Pre approval process is a more formal process. Information is collected that will verify your income, assets, and expenses. For example W-2’s and pay stubs for income, bank statements and investment statements for assets and a credit report for expenses. From this information a loan officer can determine more precisely what loan programs best fit your needs and how much you can afford. The information is submitted to a lender’s underwriter for an official approval of a loan amount. The underwriter is looking to determine if your financial picture fits within the guidelines of the program that you and your loan officer have chosen. If the loan officer has done his home work correctly, the underwriter will say the loan fits the guidelines and you are approved.

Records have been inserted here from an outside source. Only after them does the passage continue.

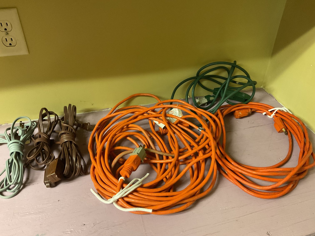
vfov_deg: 48.2
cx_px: 158
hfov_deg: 61.7
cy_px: 118
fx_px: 264
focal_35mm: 29
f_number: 1.8
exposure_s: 1/40
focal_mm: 3
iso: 320
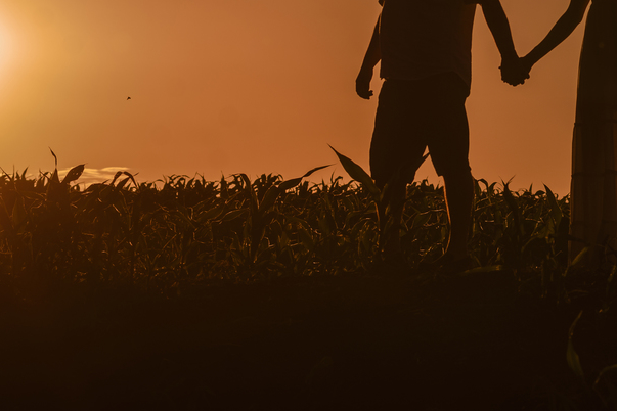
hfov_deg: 8.6
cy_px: 26
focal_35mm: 239
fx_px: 4096
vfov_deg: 5.7
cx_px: 350
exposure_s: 1/1600
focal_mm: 80
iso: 100
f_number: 8
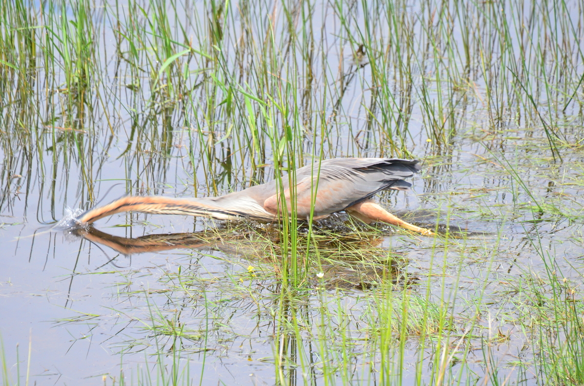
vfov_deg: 1.8
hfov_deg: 2.8
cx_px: 292
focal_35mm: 750
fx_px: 12141
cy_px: 193
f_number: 10
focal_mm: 500
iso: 800
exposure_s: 1/800
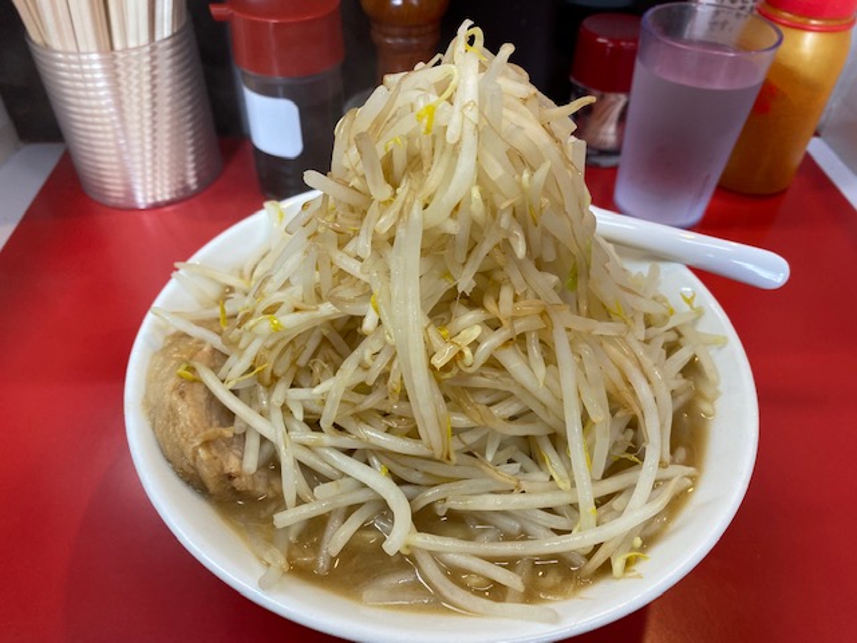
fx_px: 644
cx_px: 428
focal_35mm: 26
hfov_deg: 67.3
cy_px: 322
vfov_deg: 53.1
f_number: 1.8
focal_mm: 4.25
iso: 125
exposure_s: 1/100
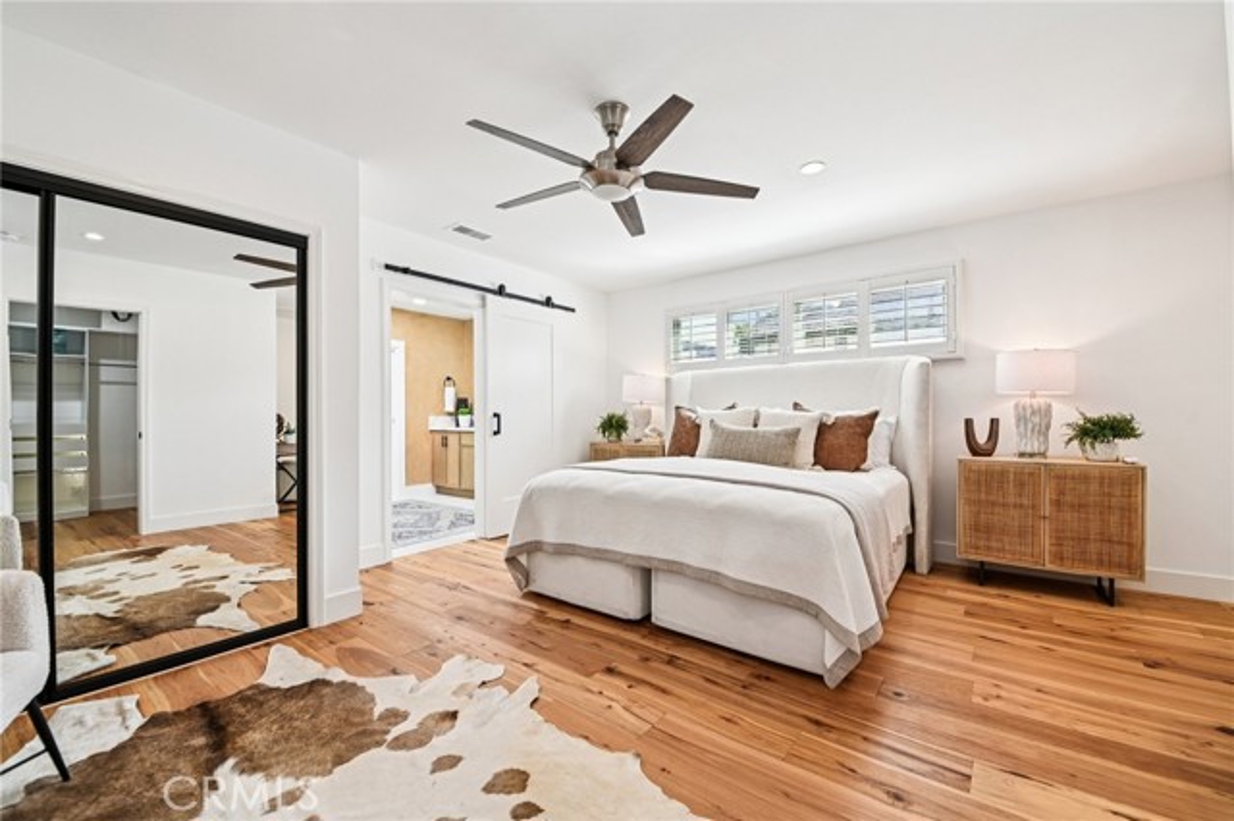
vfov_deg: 81.1
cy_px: 410
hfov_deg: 104.3
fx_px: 480
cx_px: 617
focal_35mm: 14
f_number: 8
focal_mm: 14
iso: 250
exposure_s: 1/8
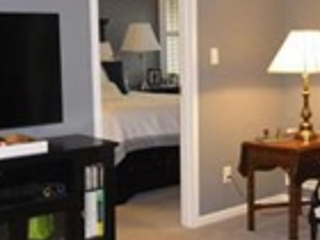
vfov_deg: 18.3
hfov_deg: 24.3
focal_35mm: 80
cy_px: 171
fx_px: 740
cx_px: 221
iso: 800
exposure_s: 1/60
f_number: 2.6
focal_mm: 4.9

A side note, credit scores have become a very important part of the loan process. A great majority of loans require a certain credit score. It cannot be emphasized enough, that you need to be diligent about taking care of your credit.
After a contract is accepted for the purchase of a home, an appraisal of the property is ordered, to determine if the purchase price is at least the value of the property. Assuming the appraised value is for at least the purchase price and we have met all the guidelines for the program, we can proceed to closing.
Closing is the process when you become the owner of your home. A number of legal documents are signed the most important of these are the settlement statement, the note and the mortgage. The settlement statement breaks down all the costs associated with the purchase of your home. This statement also determines how much money you need to pay after the loan amount is subtracted from the purchase price and expenses. The note obligates you to pay back the loan you used to purchase the home. The mortgage places a lien against your new home and is filed with the county.
After the closing you are now the owner and all the responsibilities and benefits of owning a home are now yours.